* [TASKS AND EXERCISES]
a. From the blog post, list everything the writer asks readers to pray for.
b. Extract everything in the blog post from "We are loved." down to "one without Him.".
c. In the blog post, what does the writer say is most likely getting in the way?

* [EXCERPT PROVIDED]
It seems to be a habit of mine to constantly look for the negative than to let go and enjoy my blessings. Besides, letting go would mean that I would have to completely have trust, right? I wish I could say that I’m trying my best but I know that’s a lie as well. I could be trying a lot harder. Actually, I could be trying. As much as I hate to admit it, the amount that I have “tried” has been little to none. I’ve still tried to hold on to all the pain and heartache and it’s getting me no where fast. Most likely it’s more of my pride getting in the way than anything else at this point and this would not be the first time that I will have prayed that He would humble me for His sake and mine.
We are loved. We are beloved. We have to learn to trust in His words.
No, I didn’t hear him tell me He loves me with His own words. In some respects I already knew it and probably tried to hide it to keep my pain on the surface. I wish I could explain why I do the weird things that I do but that would probably take an encyclopedia of books about my life, and let’s face it that would not be a very interesting read (on top of the fact that I would hate to have to go through that much of my history).
Either way, please be praying that I will continue to move out of this. At this point, regardless of how I might feel or what I might think, there’s work that needs to be done. His purpose is a lot more important than my own and I don’t even have one without Him.
Thank you to those who have listened to me whine and prayed for me, even if you said a random little prayer while accidentally stumbling across my blog. Thank you.
Please continue to do so and may we all pray that His will be lifted up.
Continue to work and continue to allow your eyes to be opened by Him. He has a lot to share with a lot of us and it’s time to really start paying attention.
Pray for all of our patience as well. Hopefully by morning I will still have this same outlook and my pride will not get in the way again. There’s too much at stake.

* [DATASET CONTENT]
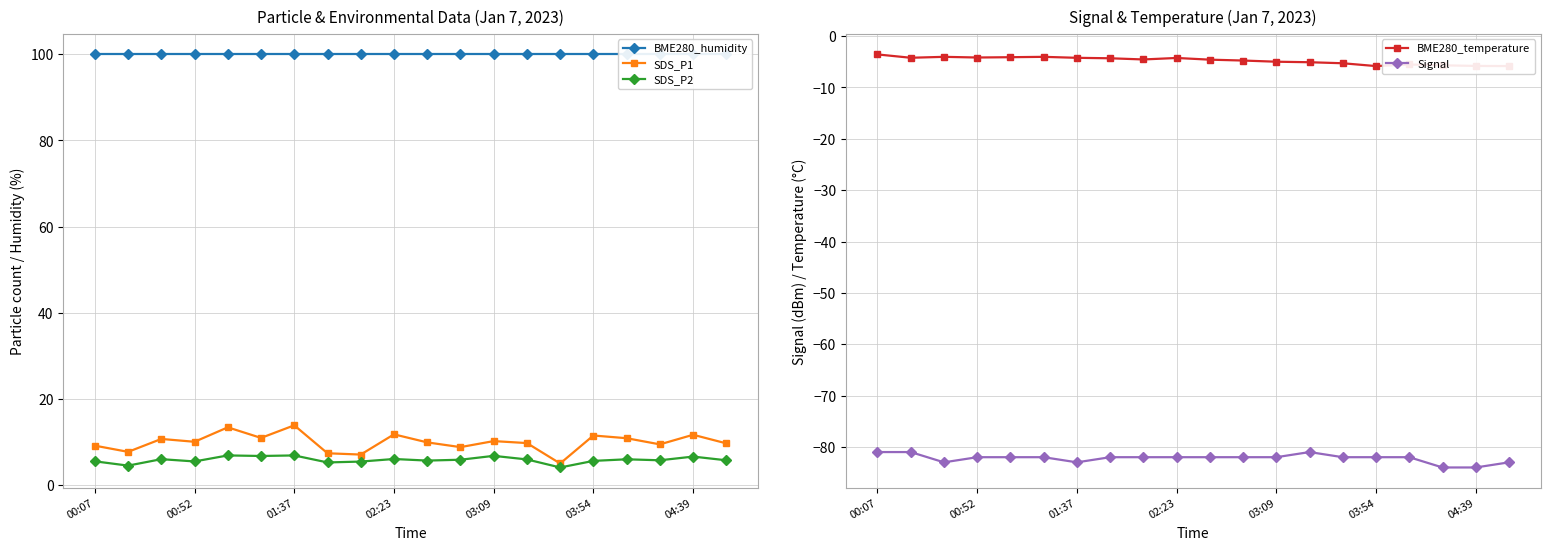

At which label does SDS_P1 first exceed 9?

00:07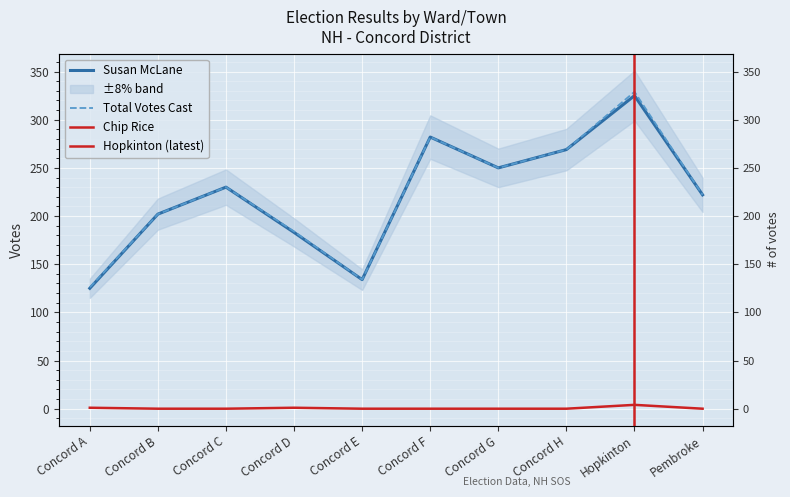

What is the total value across all series at Concord A?

252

* [ANSWERS BY TASK]
a.
- That the writer will continue to move out of this
- That His will be lifted up
- For all of our patience

b.
We are loved. We are beloved. We have to learn to trust in His words.
No, I didn’t hear him tell me He loves me with His own words. In some respects I already knew it and probably tried to hide it to keep my pain on the surface. I wish I could explain why I do the weird things that I do but that would probably take an encyclopedia of books about my life, and let’s face it that would not be a very interesting read (on top of the fact that I would hate to have to go through that much of my history).
Either way, please be praying that I will continue to move out of this. At this point, regardless of how I might feel or what I might think, there’s work that needs to be done. His purpose is a lot more important than my own and I don’t even have one without Him.

c. The writer's pride.